Ahora, el Representante de Comercio de EE.UU., Robert Lighthizer, analiza modificar los compromisos de Washington con la OMC, y elevar los límites arancelarios máximos que fueron acordados por los Gobiernos anteriores, según publicó Bloomberg citando a fuentes cercanas al caso. Las conversaciones en torno al tema forman parte de un esfuerzo más grande dentro de la Administración Trump, en busca de hallar herramientas que la ayuden a reorganizar el sistema de comercio global. El núcleo de dicho sistema, la OMC, "está podrido", escribió la agencia citando a Washington.

Si bien la Oficina del Representante de Comercio ha negado que exista semejante plan, las fuentes citadas por Bloomberg aseveran lo contrario. Según la agencia, la estrategia de la Administración Trump consiste en empezar con la propuesta para renegociar los aranceles estadounidenses acordados con la OMC con la expectativa de que otros 163 miembros del ente no se pongan de acuerdo con los nuevos términos comerciales.

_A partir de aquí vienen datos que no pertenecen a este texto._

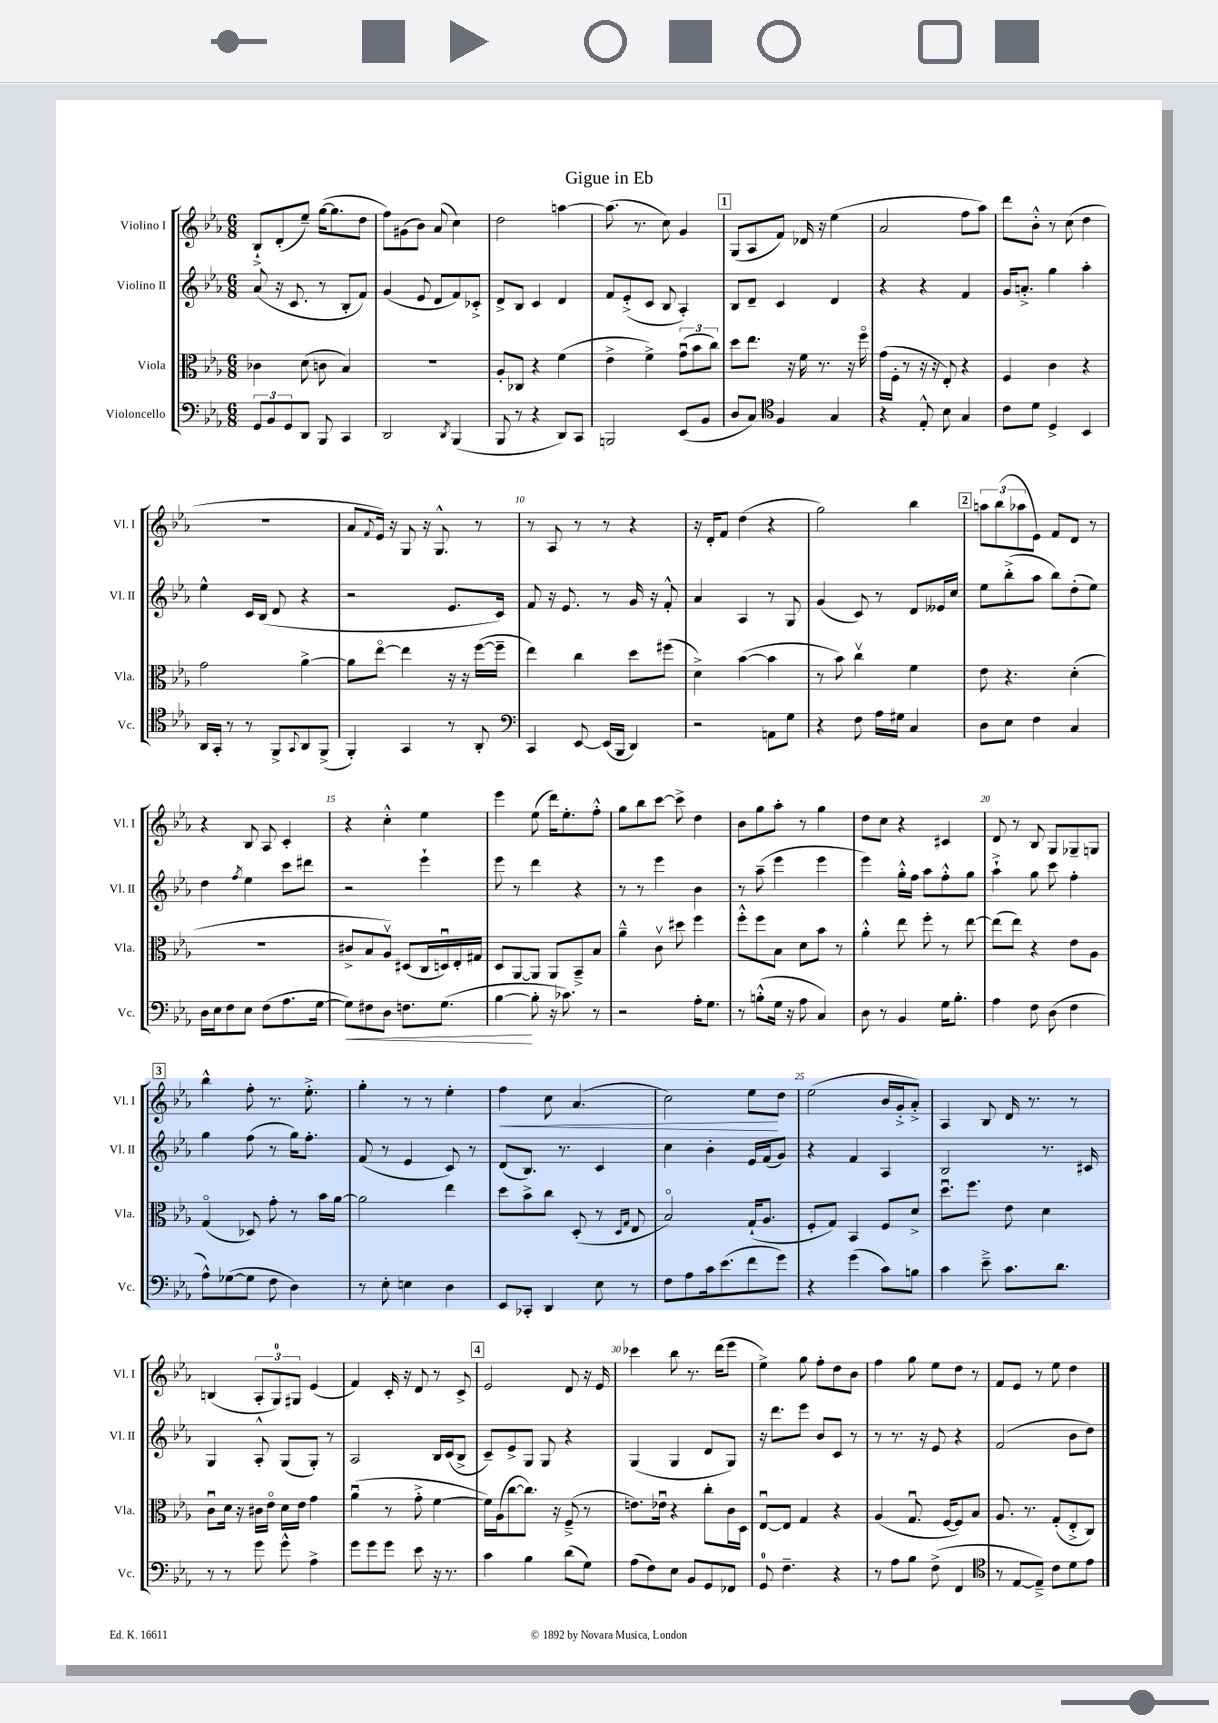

**kern	**kern	**kern	**kern
*staff4	*staff3	*staff2	*staff1
*clefF4	*clefC3	*clefG2	*clefG2
*k[b-e-a-]	*k[b-e-a-]	*k[b-e-a-]	*k[b-e-a-]
*M6/8	*M6/8	*M6/8	*M6/8
12GG	4c-	(8a-	8B-`^
12BB-	.	.	.
.	.	16r	(8d'
12GG	.	.	.
.	.	8.c	.
8DD	(8d	.	8ee-~)
8BBB-	8c	8r	([16gg
.	.	.	8.gg]
4CC	4B-)	8B-'	.
.	.	8f)	8dd
=	=	=	=
2DD	2.r	(4g	8ff)
.	.	.	(8g#
.	.	8e-	8b-)
.	.	8d	(8a-
8qDD	.	.	.
(4BBB-	.	8f)	4cc)
.	.	8c-'^	.
=	=	=	=
8BBB-	8A-'	8d^	2dd
8r	8C-	8B-	.
4r	4r	4c	.
8DD)	(4f	4d	[4aa
8CC	.	.	.
=	=	=	=
2BBB	4e-^	8f	(8.aa]
.	.	(8e-'^	.
.	.	.	8.r
.	4f^)	8c	.
.	.	8B-	8cc)
(8EE-	(12gu	4A-')	4g
.	12b-	.	.
8BB-	.	.	.
.	12cc)	.	.
=	=	=	=
8D	8dd	8B-	(8G
8C)	8.ee-	8d~	8A-
*clefC4	*	*	*
4F	.	4c	8f)
.	16r	.	.
.	16f	.	16d-
.	8.r	.	16r
4G	.	4d	(4ee-
.	16r	.	.
.	16ffo	.	.
=	=	=	=
4r	(16g	4r	2a-
.	16F'	.	.
.	8r	.	.
8E-'^^	16r	4r	.
.	16r	.	.
8B-	8E-')	.	.
4G	4r	4f	8ff
.	.	.	8aa-)
=	=	=	=
8c	4F	16g	8ddd
.	.	8.a'^	.
8d	.	.	8b-'^^
4D^	4c	4gg	8r
.	.	.	(8cc
4BB-	4r	4aa-'	4dd
=	=	=	=
16AA-	2g	4ee-^^	2.r
16GG'	.	.	.
8r	.	.	.
8r	.	16c	.
.	.	(16B-	.
8FF^	.	8d	.
8qqGG	.	.	.
8AA-	[4a-^	4r	.
(8FF^	.	.	.
=	=	=	=
4FF')	8a-]	2r	8a-
.	.	.	8qqf
.	[8ee-o	.	16e-)
.	.	.	16r
4GG	4ee-]	.	8G
.	.	.	16r
.	.	.	8.G^^
8r	16r	8.e-	.
.	16r	.	.
8AA-'	([16ff	.	8r
.	16ff~]	16c)	.
=	=	=	=
*clefF4	*	*	*
4CC	4ee-)	8f	8r
.	.	16r	8A-
.	.	8.e-	.
[8EE-	4cc	.	8r
(16EE-]	.	8r	8r
16BBB-	.	.	.
4DD)	8dd	16g	4r
.	.	16r	.
.	(8ff#	8f'^^	.
=	=	=	=
2r	4d^)	4a-	16r
.	.	.	16d'
.	.	.	8f
.	([4b-	4A-	(4dd
8AA	4b-]	8r	4r
8G	.	8G	.
=	=	=	=
4r	8r	(4g	2gg)
.	8b-)	.	.
8F	4ccv	8c)	.
16A-	.	8r	.
16G#	.	.	.
4C	4f	8d	4bb-
.	.	16e--	.
.	.	16cc	.
=	=	=	=
8D	8e-	8ee-	12aa
.	.	.	(12bb-
8E-	4.r	(8bb-'^	.
.	.	.	12aa-
4F	.	8aa-	8e-)
.	.	8bb-)	8f
4C	(4d'	(8dd'	8d
.	.	8ee-)	8r
=	=	=	=
16D	2.r	4dd	4r
16E-	.	.	.
8F	.	.	.
.	.	8qff	.
8E-	.	4ee-	8B-
(8F	.	.	8A-
8.A-	.	8ccc	4c'
.	.	8ddd#	.
[16G	.	.	.
=	=	=	=
8G])	8c#^	2r	4r
8F#	8B-	.	.
8D	8A-v)	.	4cc'^^
8.F	(8D#	.	.
.	16C	4eee-`	4ee-
(8.G	16Du)	.	.
.	16E-'	.	.
.	16G#	.	.
=	=	=	=
[4B-	8D	8eee-	4eee-
.	[8AA-	8r	.
8B-']	8AA-]	4ddd	(8ee-
16r	8AA-	.	16ddd)
8.c-)	.	.	8.ee-'
.	8BB-~^	4r	.
8r	8B-	.	8ff'^^
=	=	=	=
2r	4a-~^^	8r	8gg
.	.	8r	8bb-
.	8cv	4eee-	[8ccc
.	8dd#	.	8ccc^]
16A-'	4ff	4b-	4dd
8.G	.	.	.
=	=	=	=
8r	8ff'^^	8r	8b-
(8B'^^	8ff	(8aa-~	8gg
16G	8B-	4eee-	8aa-'
16r	.	.	.
8A-	8d	.	8r
4C)	8b-	4eee-	4gg
.	8r	.	.
=	=	=	=
8D	4a-'^^	4eee-)	8dd
8r	.	.	8cc
4BB-	8ee-	16gg'^^	4r
.	.	16ff	.
.	8ff'	8aa-	.
16G	8r	8ff'^^	4c#
8.B-'	.	.	.
.	[8ee-	8gg	.
=	=	=	=
4A-	(8ee-]	4aa-`^	8d
.	8ee-)	.	8r
8F	4r	8gg	8B-
(8D	.	8ccc	8G
4F	8e-	4ff'	8G-~
.	8A-	.	8G
=	=	=	=
8A-^^)	(4Go	4gg	4bb-^^
([8G-	.	.	.
8G-]	8D-)	(8ff	8ff'
8F	8g'	8r	8.r
4D)	8r	16gg)	.
.	.	8.ff'	8.ee-'^
.	16b-	.	.
.	[16a-	.	.
=	=	=	=
8r	2a-]	(8f	4gg'
8E-'	.	8r	.
4E	.	4e-	8r
.	.	.	8r
4D	4ee-	8c)	4ee-'
.	.	8r	.
=	=	=	=
8EE-	8dd	(8d	4ff
8CC-'	8b-^	8.B-)	.
4DD	8cc	.	8cc
.	.	8.r	.
.	(8D'	.	(4.a-
8E-	8r	4c	.
.	16qqD	.	.
.	16qqG	.	.
8r	8E-	.	.
=	=	=	=
8F	2B-o)	4cc	2cc)
8A-	.	.	.
16c	.	4b-'	.
(8.e-	.	.	.
8f	(16G`	16e-	8ee-
.	8.A-	(16f	.
8g)	.	8g)	8dd
=	=	=	=
4r	8F'	4r	(2ee-
.	8G)	.	.
(4g	4BB-	4f	.
8c)	8F	4A-	16b-
.	.	.	16g'^
8B	8d^	.	8a-'^)
=	=	=	=
4c	8.ddu	2B-	4A-
.	8.ff	.	.
8e-~^	.	.	8B-
8.c	8e-	.	16d
.	.	.	8.r
.	4d	8.r	.
8.d	.	.	.
.	.	.	8r
.	.	16c#	.
=	=	=	=
8r	8cu	4G	(4B
8r	16d	.	.
.	16r	.	.
8g	16c#	8A-'^^	12A-'
.	16e-o	.	.
.	.	.	12G)
8g^^	16d	(8G	.
.	.	.	12G#
.	16e-	.	.
4A-^	4g	8G')	(4e-
.	.	8r	.
=	=	=	=
8g	(4a-u	2A-	4f)
8g	.	.	.
8g	8r	.	16c'
.	.	.	16r
8e-	8g'^	.	8d
16r	[4f	16B-	8r
8.r	.	(16c	.
.	.	8B-^	8c^
=	=	=	=
4c	16f])	8c~)	2e-
.	(16A-	.	.
.	[8cc	8e-^	.
4B-	8.cc])	8G	.
.	.	8G	.
.	16r	.	.
(8d	(8F~^	4r	8d
8G)	8r	.	16r
.	.	.	16e-
=	=	=	=
(8A-	8.e)	(4G	4ccc-
8F)	.	.	.
.	16e-u	.	.
8E-	4r	4G	8bb-
8BB-	.	.	8.r
8GG	8cc'	8d	.
.	.	.	(16ddd
8FF-	16c	8G)	8eee-
.	16D	.	.
=	=	=	=
8GG	[8E-u	16r	4ee-^)
.	.	8.ddd	.
4.F~	8E-]	.	.
.	4G	8eee-	8gg
.	.	8b-	8ff'
4r	4r	8c	8dd
.	.	8r	8b-
=	=	=	=
8r	(4A-	8r	4ff
8A-	.	8.r	.
8B-	8.Gu	.	8gg
.	.	16r	.
(8F^	.	8e-	8ee-
.	[16F	.	.
4FF	8F])	4r	8dd
.	8B-	.	8r
=	=	=	=
*clefC4	*	*	*
8r	8.A-	(2f	8f
[8E-	.	.	8e-
.	8.r	.	.
8E-~^])	.	.	8r
8c	(8G'	.	8ee-
8d	8E-'^	8b-	4dd
8e-	8C)	8dd)	.
==	==	==	==
*-	*-	*-	*-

Una vez que las negociaciones lleguen a un callejón sin salida, la Casa Blanca optará unilateralmente por imponer aranceles recíprocos a bienes exportados por sus socios comerciales a EE.UU., según revelaron los interlocutores de la agencia.

Este enfoque será inviable por completo, dijo el presidente del Consejo Nacional de Comercio Exterior, Rufus Yerxa, citado por Sputnik.

"Es imposible alcanzar una reciprocidad pura con cada país a menos que se establezcan tarifas diferentes para cada producto. Eso sería un desorden. Socavaría la previsibilidad de los negocios estadounidenses y nos convertiría en un paria mundial", comentó Yerxa.

Actualmente la tasa media del arancel consolidado en EE.UU. constituye tan solo un 3,4 por ciento. Se trata de una de las más bajas si la comparamos con las impuestas por la mayoría de los países desarrollados, y no han variado en más de una década. A modo de comparación, Bloomberg recordó que la tasa promedio del arancel consolidado en la India es del 51% y, en Brasil, del 31 por ciento.

El arancel consolidado es el nivel máximo de arancel de nación más favorecida para una línea de producto determinada. Cuando los países se incorporan a la OMC o cuando los miembros de la organización negocian entre sí niveles arancelarios, llegan a acuerdos sobre las tasas de aranceles consolidados.

En la Administración Trump consideran que otros países tratan a EE.UU. injustamente al no querer bajar sus aranceles. Esta es la causa por la que Trump intentó discutir en Davos "un cambio muy drástico" con el director general de la OMC, Roberto Azevedo.

"O empezamos a hablar de una nueva estructura para un acuerdo o tendremos que hacer algo", declaró Trump en enero sin precisar más detalles sobre su conversación.

El mismo asunto también fue abordado varias veces por Lighthizer y Azevedo. Según Bloomberg, el director general de la OMC incluso viajó a Washington para mantener una reunión con el Representante de Comercio de EE.UU. el 11 de febrero. Ningún medio de comunicación informó de ella.

Volver a negociar las reglas comerciales ayudará a la Casa Blanca a aumentar su presión sobre varias naciones y bloques con los que todavía no ha sellado ningún acuerdo de comercio libre, como la UE, el Reino Unido, la India y Brasil. Washington también está tratando de reimpulsar las negociaciones con Bruselas para levantar los aranceles industriales.